To ask the Secretary of State for Work and Pensions, what assessment she has made on the effect of changes to Child Maintenance Service payments on single mothers during the covid-19 outbreak.

Photo of Mims Davies Mims Davies The Parliamentary Under-Secretary of State for Work and Pensions

Holding answer received on 29 April 2020

The Government recognises that as with other households, the income of many separated parents is being impacted by the public health emergency and some receiving parents may receive less maintenance as a result of a paying parent’s drop in income.

We are however clear that no parent should be using this time as an excuse not to pay what they owe. Those found to be abusing the system at this difficult time could find themselves subject to the full extent of our enforcement powers once the emergency passes.
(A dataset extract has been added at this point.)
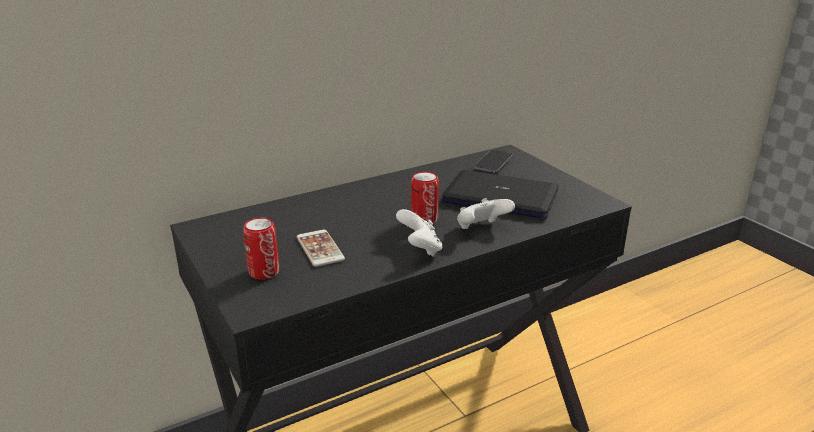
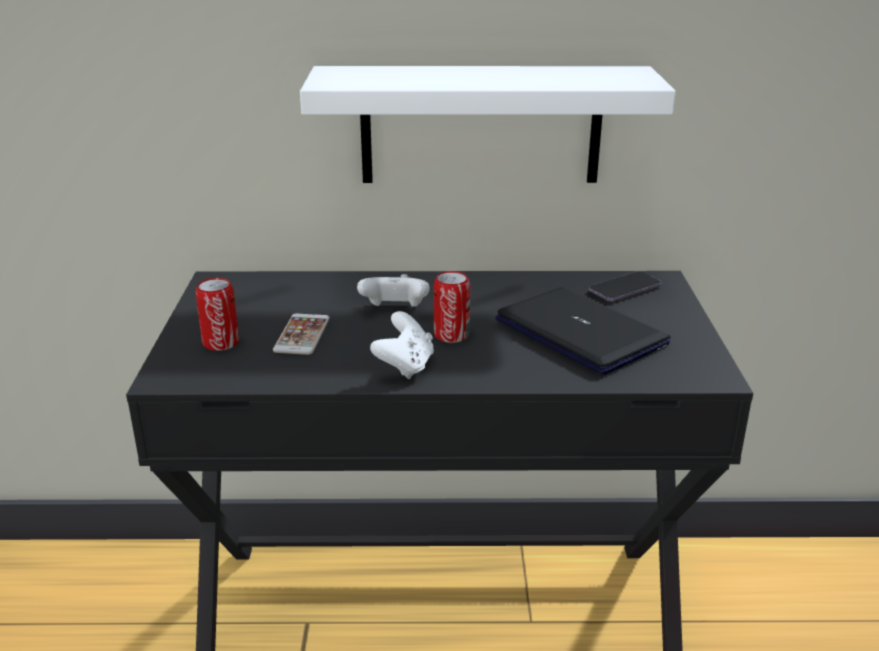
camera: 30 degrees right, 0 degrees up
white game controller [457,198,515,229] -> white game controller moved to [357,274,430,307]
none -> white shelf [300,66,676,183]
We have made a number changes to the welfare system to ensure people are receiving the support they need. These include increasing the standard rate of Universal Credit and working tax credit for this year by around £1000 per year. People who need money urgently continue to be able to access up to a month’s Universal Credit advance upfront by applying online. In addition, Statutory Sick Pay now applies from day one, rather than the fourth day of illness. We are increasing in the Local Housing Allowance rates for Universal Credit and Housing Benefit claimants so that it covers the cheapest third of local rents – which is on average £600 in people’s pockets.

Taken together, these measures represent an injection of over £6.5 billion into the welfare system and, along with the other job and business support programmes announced by the Chancellor, represent one of the most comprehensive packages of support introduced by an advanced economy in response to the coronavirus outbreak.